__Assignment A__:
From the biography of Piotr Kraśko, list every event it says he traveled to cover live, with the year it gives for each.
__Assignment B__:
Duplicate the part of the biography of Piotr Kraśko that opens with the words containing "Piotr Kraśko (born" and closes with "the TVN channel.".

__Selected passage__:
Piotr Kraśko (born 11 July 1971, Warsaw) is a Polish journalist, theatrologist and television presenter. Between 1991–2016, he worked for the Telewizja Polska and since 2016 for the TVN channel.

Life and career
He graduated from the Klementyna Hoffmanowa High School No. 9 in Warsaw. He subsequently graduated in theatre studies from the  National Academy of Dramatic Art in Warsaw. During his studies he worked for the academic weekly Auditorium. Before the collapse of communism he was the host of a children's programme 5-10-15 broadcast on TVP1 channel. He also hosted the Na żywo as well as Oblicza mediów TV programmes. He worked as a TVP correspondent in Brussels (2003), Rome (2004–2005) and Washington (2005–2008). In the years 2011–2013, he hosted the Na pierwszym planie TV program. Between 2012–2016 he served as the head of the Wiadomości news programme. He frequently covered John Paul II's visits to Poland and travelled to various places around the world to provide live coverage of such events as the 2004 Indian Ocean earthquake and tsunami, 2005 London bombings, 2010 Smolensk air disaster, 2011 Tōhoku earthquake and tsunami as well as the 2014 Euromaidan.

Since 2016, he has been working for the TVN Group. Between 2016–2020 he hosted the Fakty o świecie program on TVN24 BiS and co-hosted the Dzień Dobry TVN morning show broadcast on TVN. In 2020, he was appointed head of the Fakty TVN, the flagship newscast of TVN channel.

__Data records__:

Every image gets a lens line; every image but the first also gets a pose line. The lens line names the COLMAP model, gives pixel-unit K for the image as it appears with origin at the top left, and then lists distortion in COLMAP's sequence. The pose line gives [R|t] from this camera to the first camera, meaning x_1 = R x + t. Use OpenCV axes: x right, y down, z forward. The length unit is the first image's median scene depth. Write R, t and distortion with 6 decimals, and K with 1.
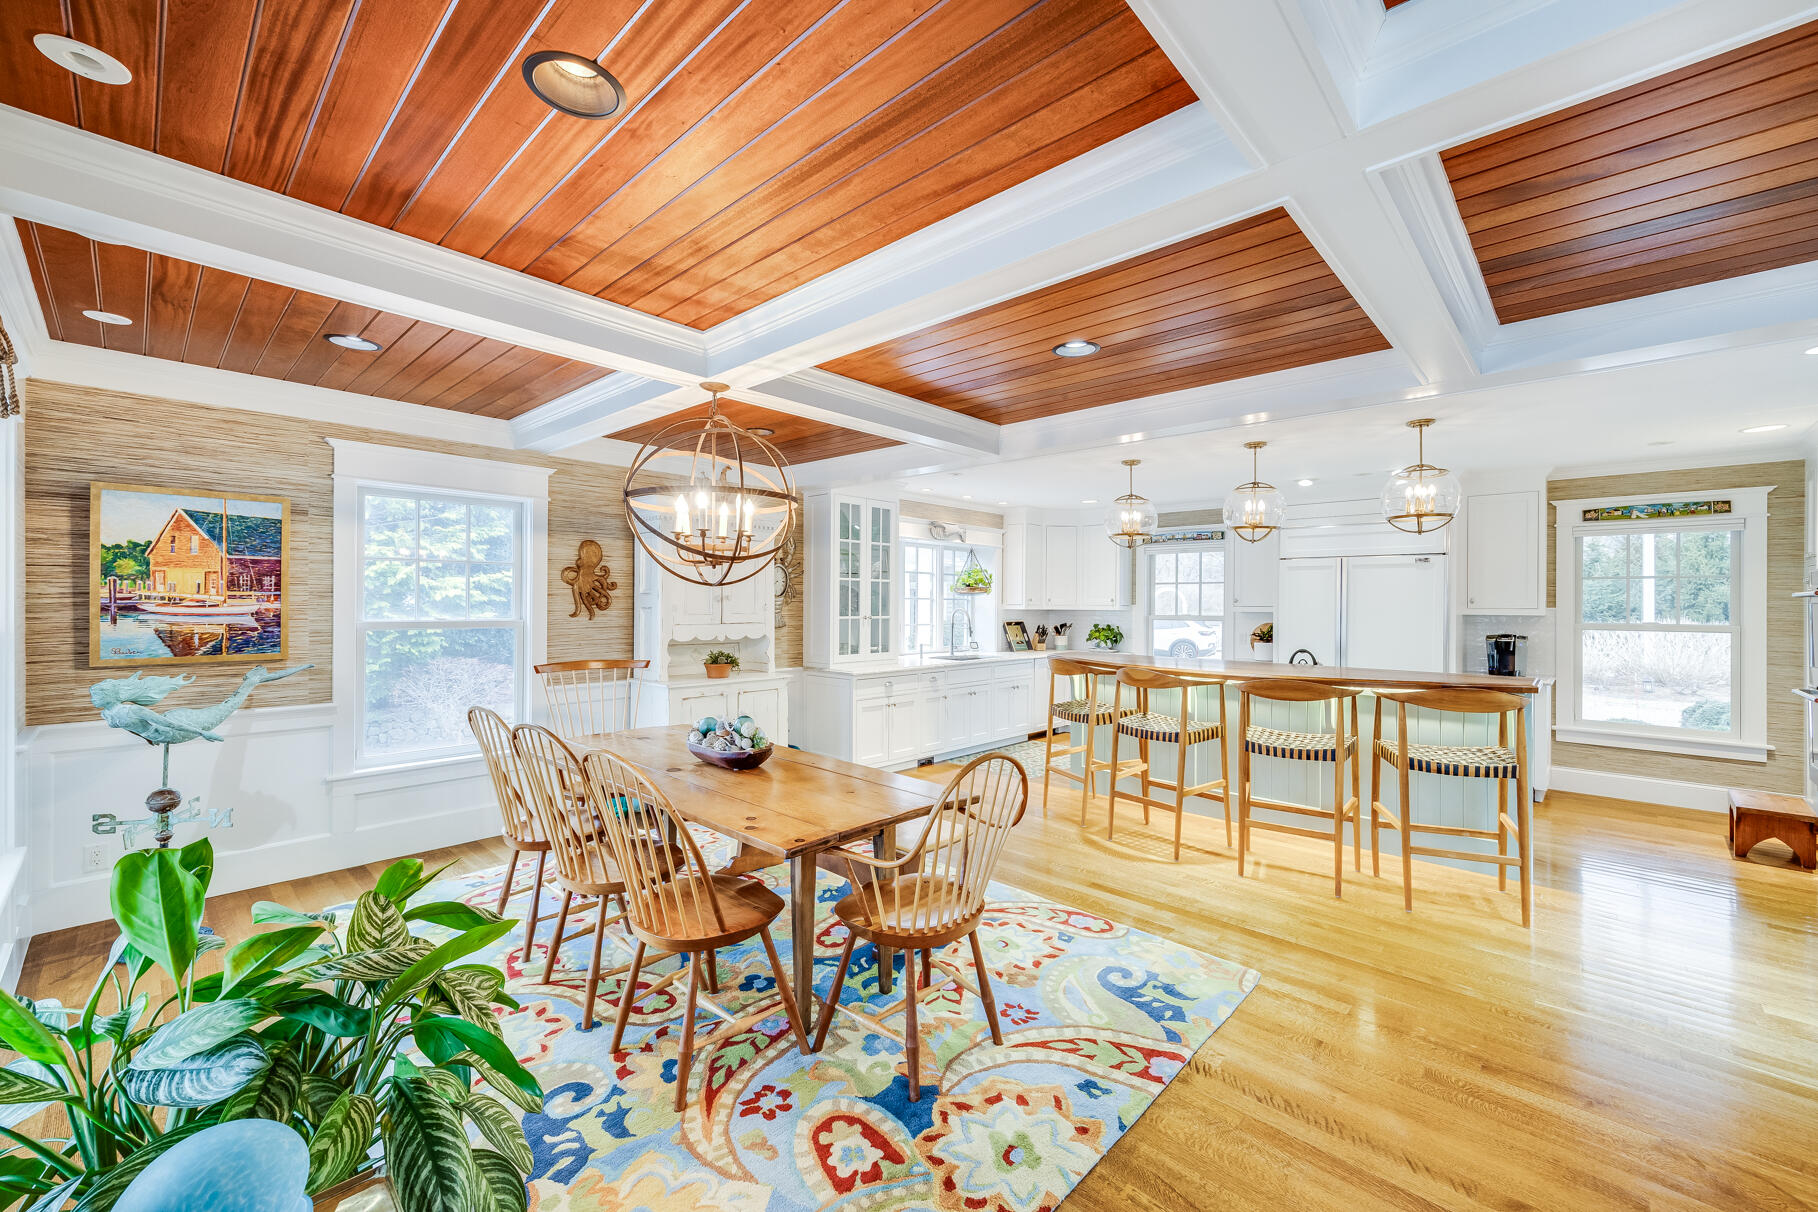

* * *

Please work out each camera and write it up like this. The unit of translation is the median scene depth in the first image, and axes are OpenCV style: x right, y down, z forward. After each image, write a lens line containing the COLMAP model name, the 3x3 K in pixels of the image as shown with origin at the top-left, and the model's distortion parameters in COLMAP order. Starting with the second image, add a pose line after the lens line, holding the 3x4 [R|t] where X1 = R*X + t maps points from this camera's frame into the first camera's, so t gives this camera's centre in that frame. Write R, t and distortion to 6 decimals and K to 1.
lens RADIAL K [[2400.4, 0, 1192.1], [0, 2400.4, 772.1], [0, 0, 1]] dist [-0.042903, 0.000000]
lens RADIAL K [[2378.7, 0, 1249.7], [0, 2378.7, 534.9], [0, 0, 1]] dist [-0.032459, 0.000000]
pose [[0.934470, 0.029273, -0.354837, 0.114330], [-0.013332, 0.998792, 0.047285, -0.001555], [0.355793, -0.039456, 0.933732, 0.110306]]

__Written solution A__:
- 2004 Indian Ocean earthquake and tsunami
- 2005 London bombings
- 2010 Smolensk air disaster
- 2011 Tōhoku earthquake and tsunami
- 2014 Euromaidan

__Written solution B__:
Piotr Kraśko (born 11 July 1971, Warsaw) is a Polish journalist, theatrologist and television presenter. Between 1991–2016, he worked for the Telewizja Polska and since 2016 for the TVN channel.